Your first instinct might often be correct, but I bet there are times when there is a better option that looks, on the surface, like it couldn't possibly work out better. As in this example. I'm getting quite a bit better about questioning assumptions I've made from observations, and not making blanket statements like "scans never perform well" and "simpler queries always run faster." If you eliminate the words never and always from your vocabulary, you may find yourself putting more of those assumptions and blanket statements to the test, and ending up much better off.
It is nice that SQL Server understands your sort-by-constant trick to make the union-all order defined.
> In not one single case that I could manufacture did the "simpler" ORDER BY query – even with one less clustered index scan – outperform the more complex UNION ALL query.
It is possible, just a bit unlikely. Taking it to the extreme, the worst case for the `UNION ALL` is when the only record that matches is the last one to be tested. In this case, that would be a single record for RoleID = 2:
The `UNION ALL` ends up scanning the table twice, while the `ORDER BY CASE` scans once, with a Top 1 Sort. On my laptop, the data set above runs for ~120ms for `ORDER BY CASE` and ~240ms for the `UNION ALL`.
The `UNION ALL` is still very preferable for non-pathological cases though.

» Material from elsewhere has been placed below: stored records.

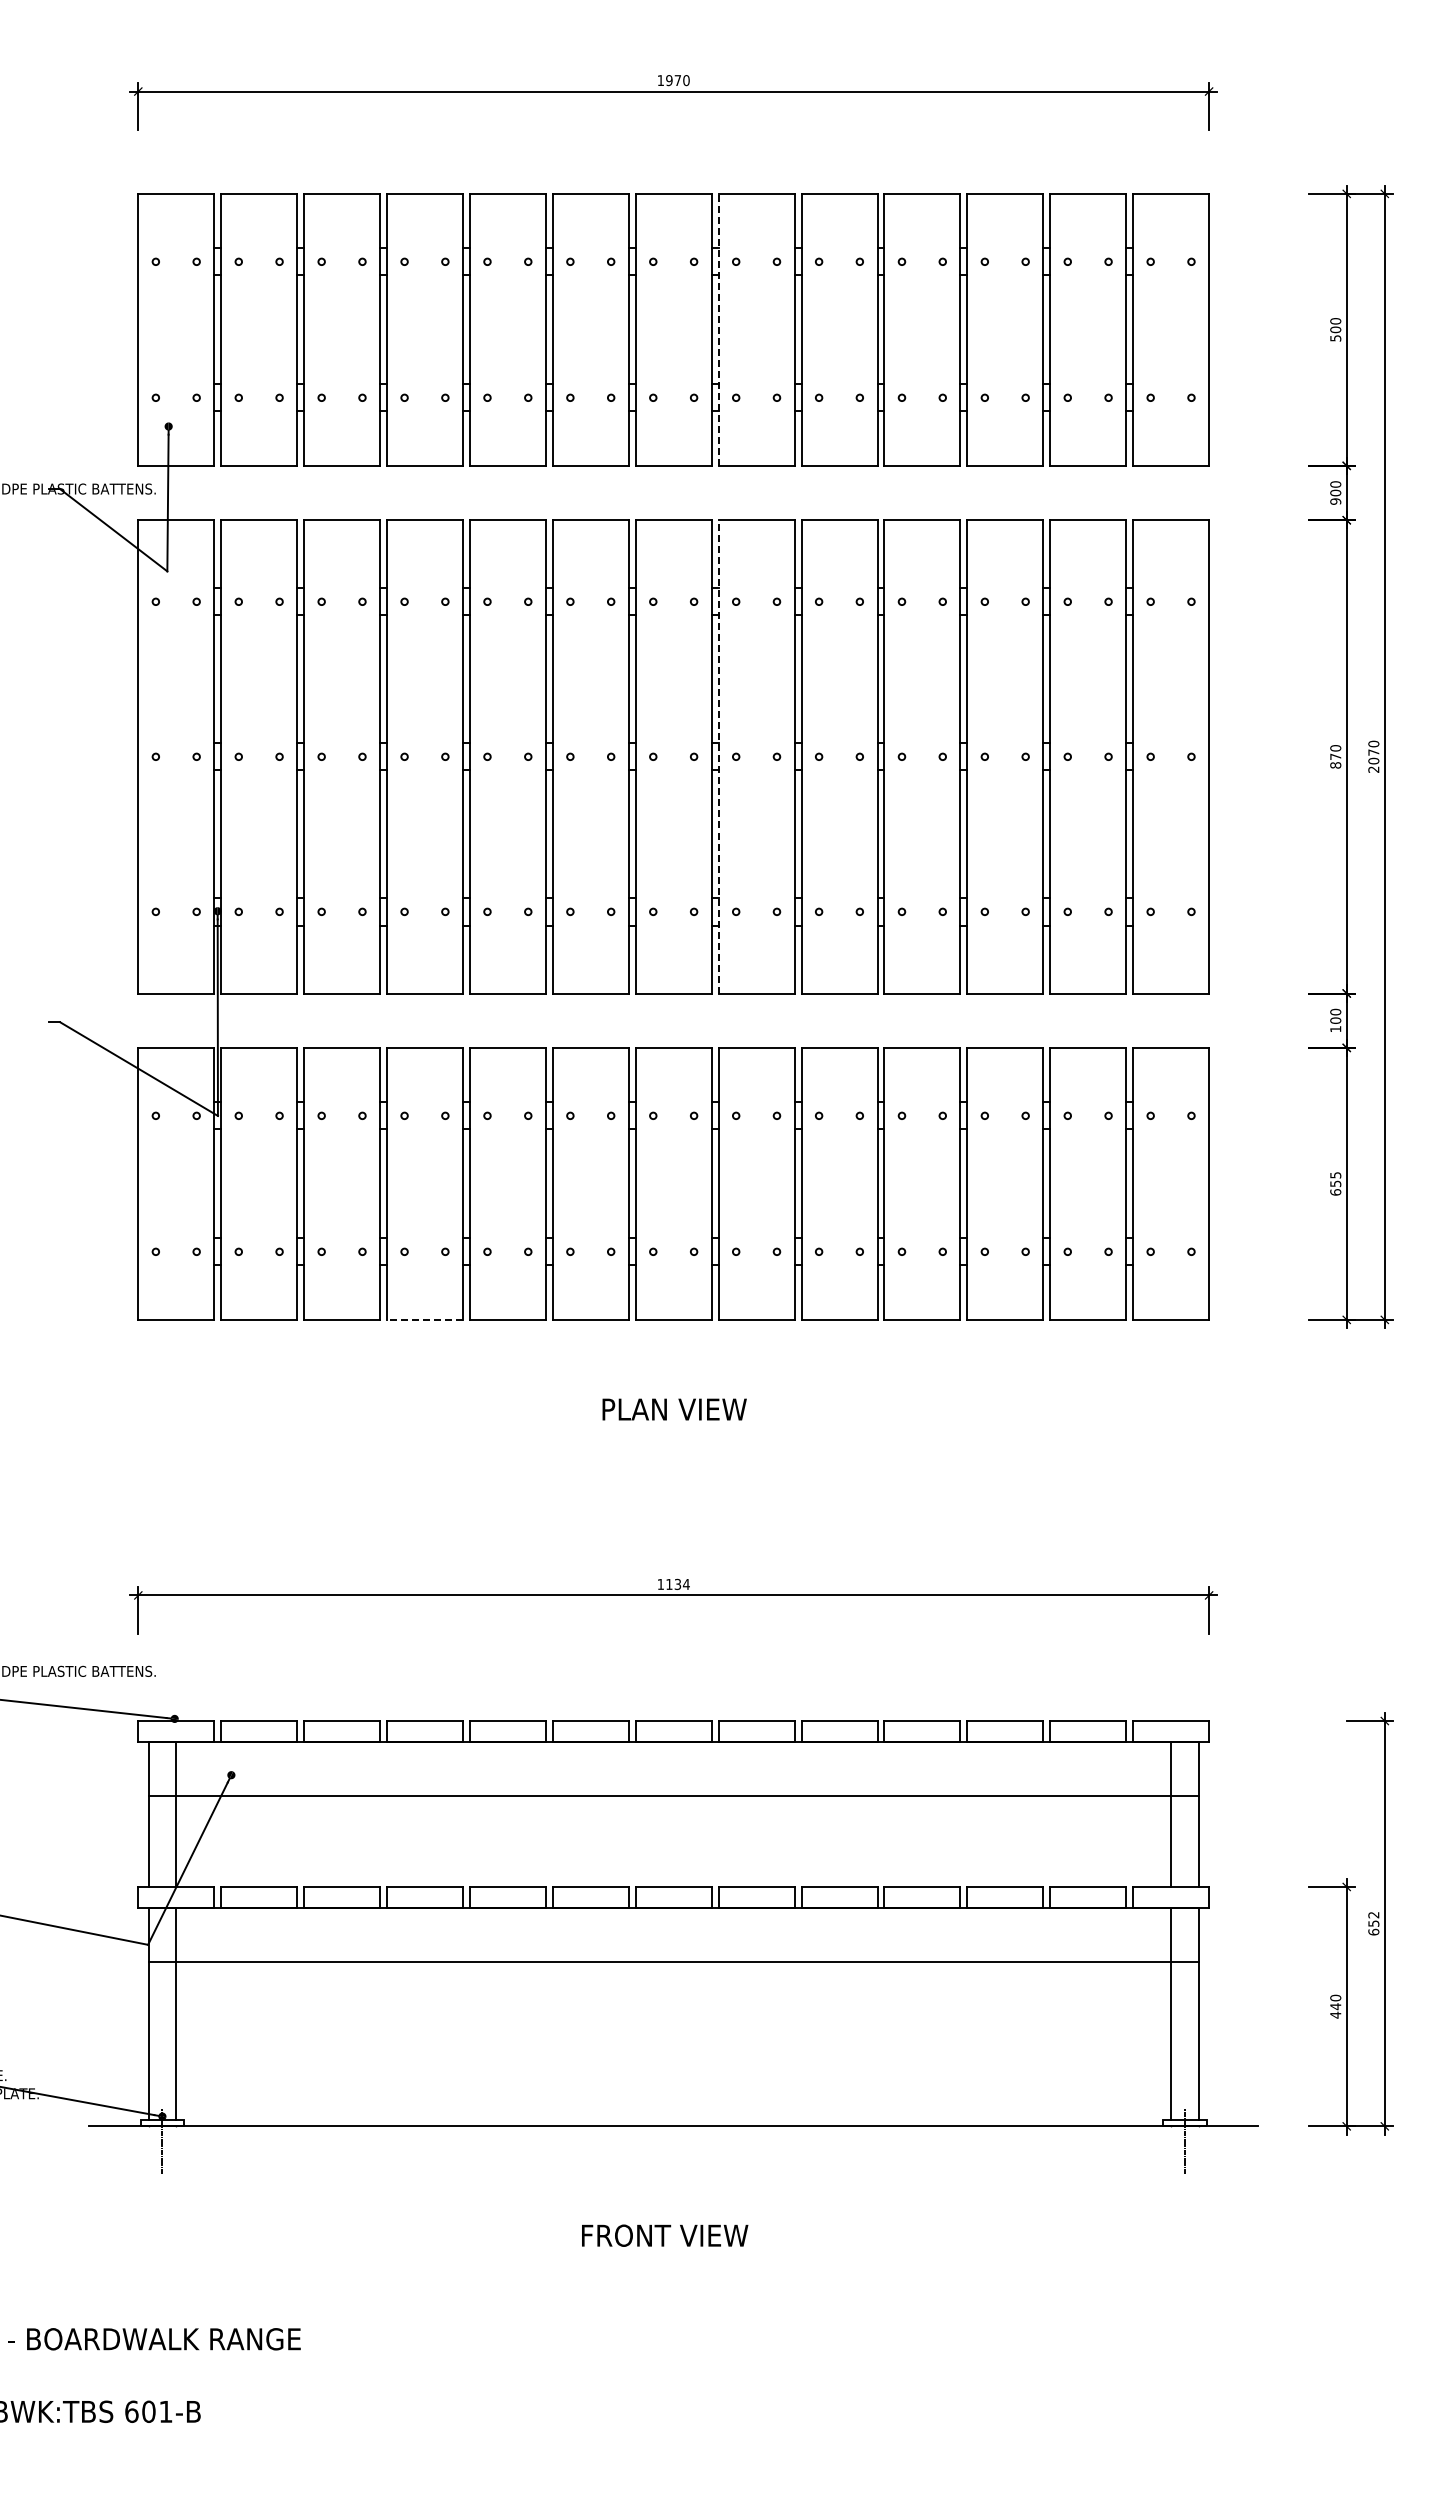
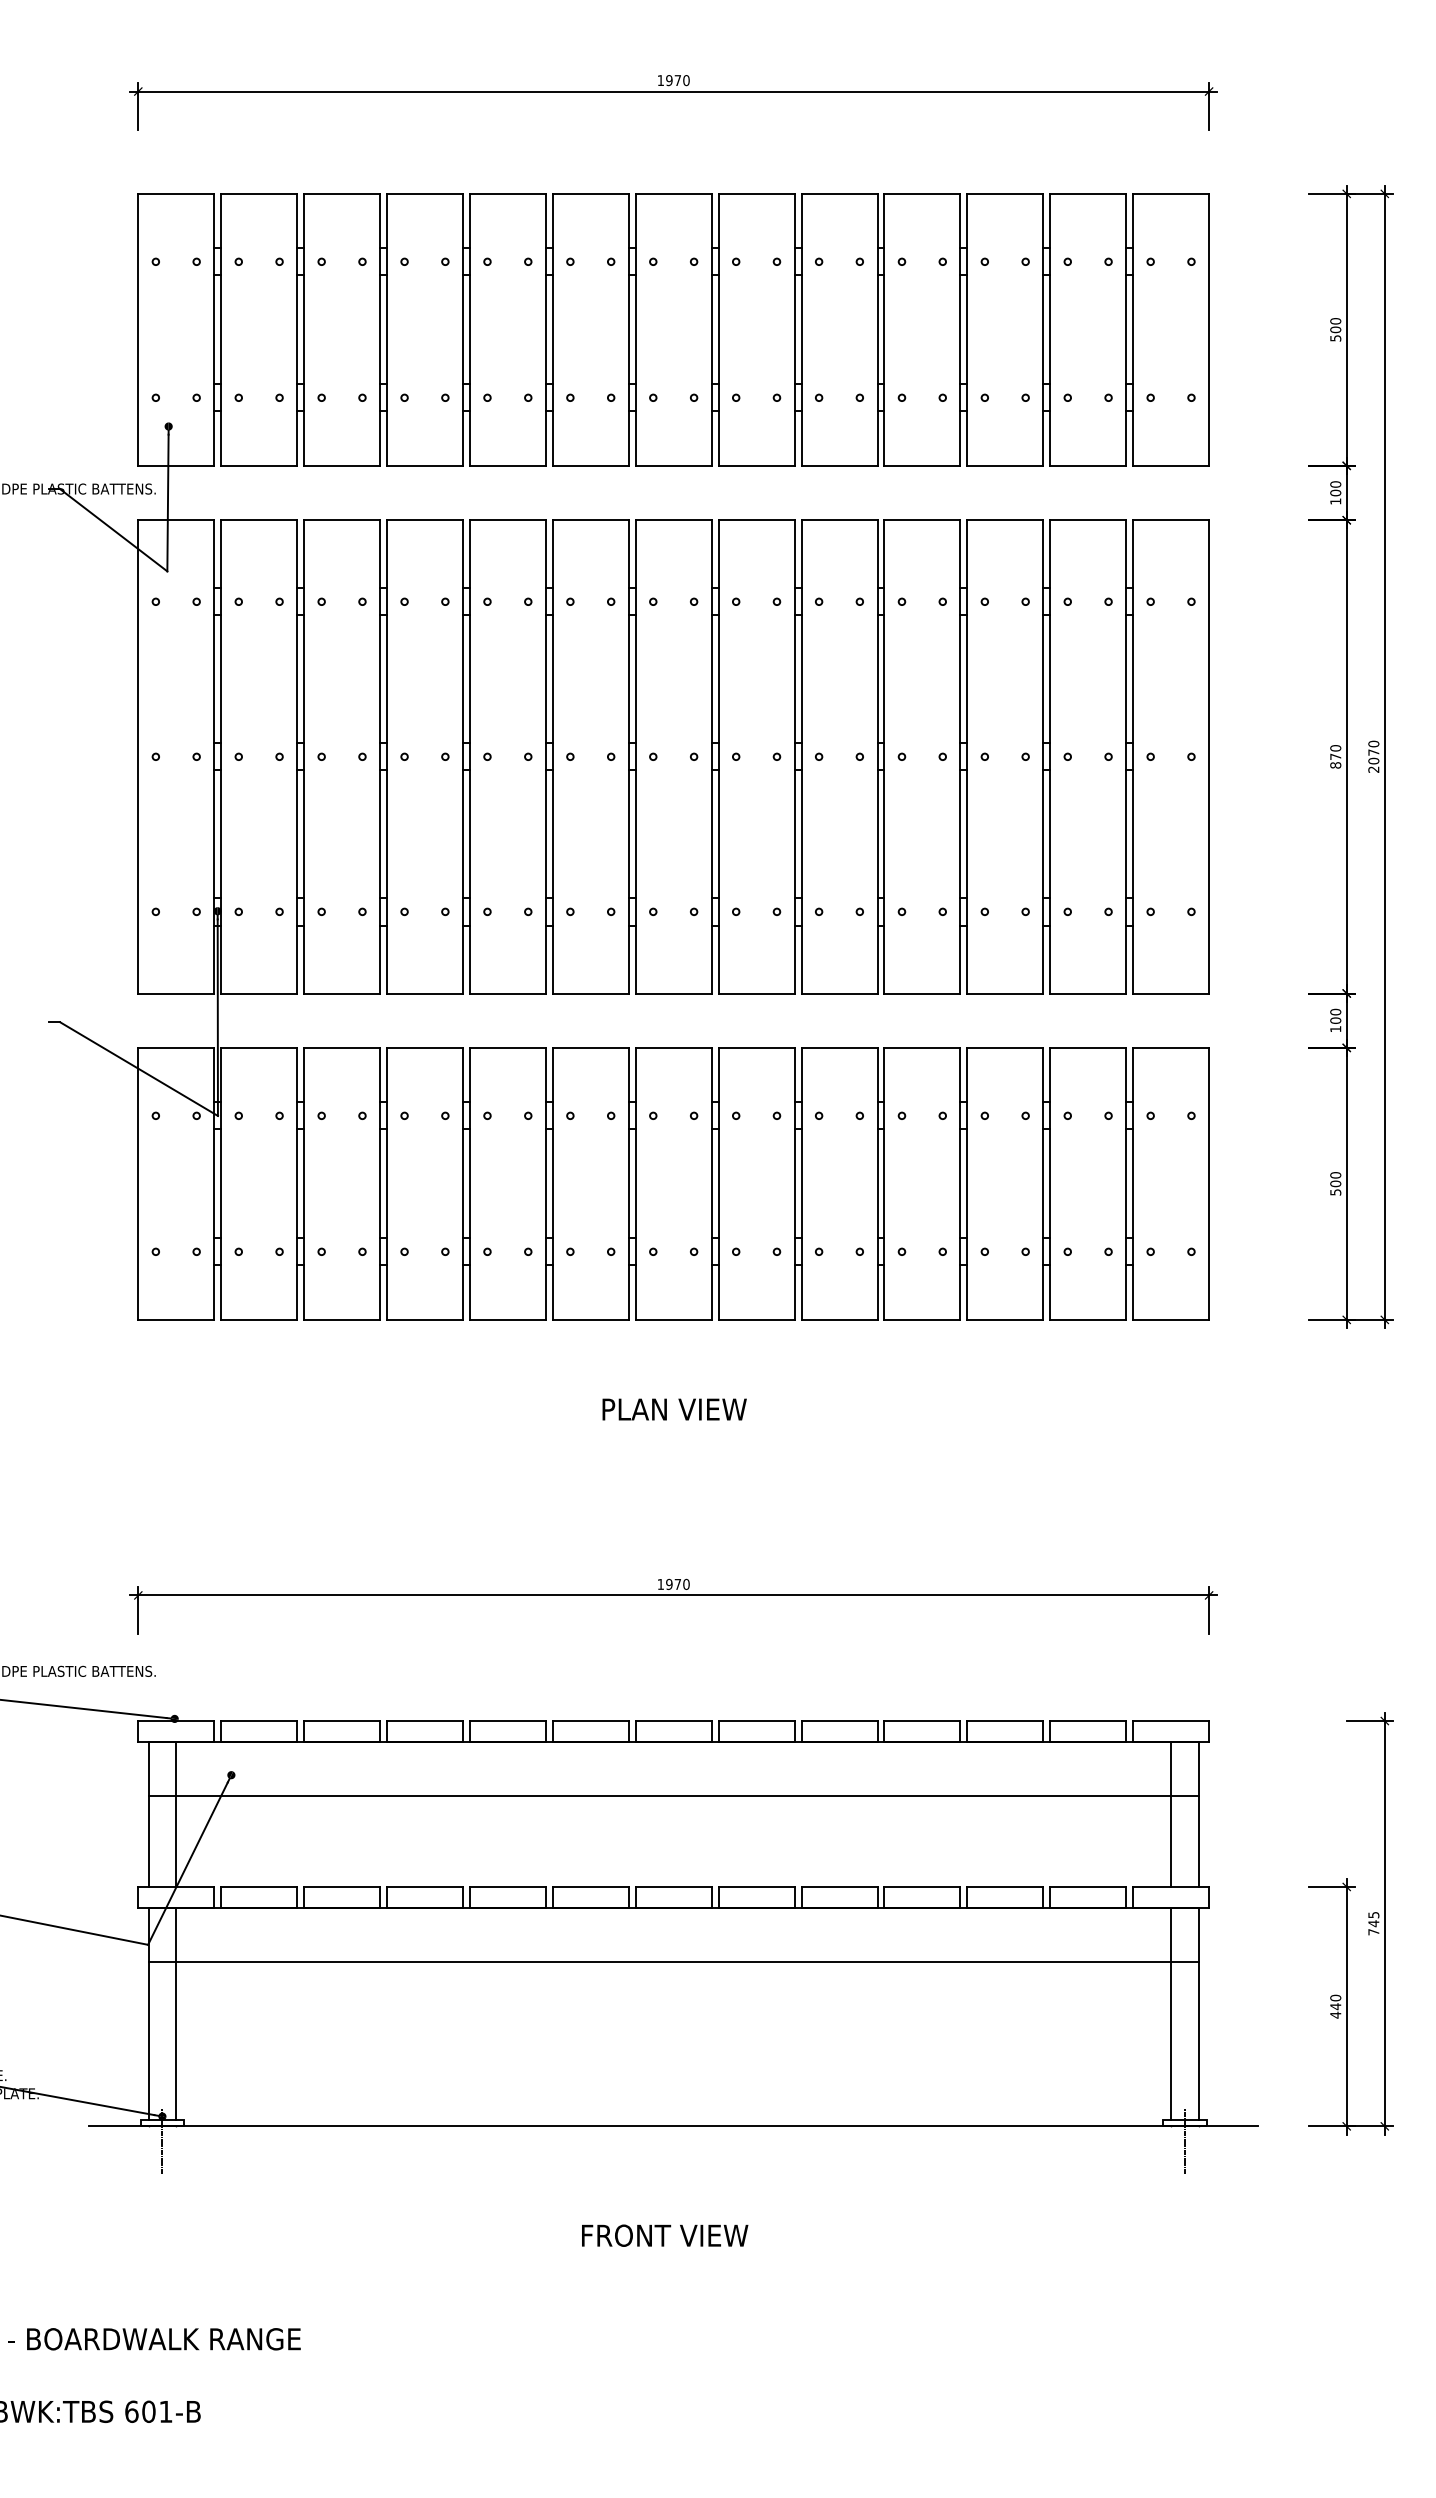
line at (718, 329): dashed -> solid
text at (1335, 501): 900 -> 100
line at (718, 756): dashed -> solid
text at (1335, 1183): 655 -> 500
line at (425, 1319): dashed -> solid
text at (677, 1583): 1134 -> 1970
text at (1373, 1923): 652 -> 745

I love this blog. It's basically one of the best blogs out there. Aaron Bertrand is wicked smart for a Canadian. "Solving the problem seems straightforward", Aaron says… umm… I didn't even understand the question. I miss you, buddy!
Sup Hanny! Where are you?
I'm in Providence. I was referencing something on stack overflow because I was helping someone with a problem… I saw some stuff that answered my question but that I had no chance of understanding. It wasn't until I clicked to another page that I thought "did that say Aaron Bertrand, the man responsible for me having a Herman Miller Chair?". Indeed it was and then I after being astonished by your reputation on stack exchange, I used my mad skills to hunt you down. After an exhaustive search, I found you right here in Rhode Island with me. Needless to say, I was extremely excited and a little bit jealous that you talk even more over my head than I remember.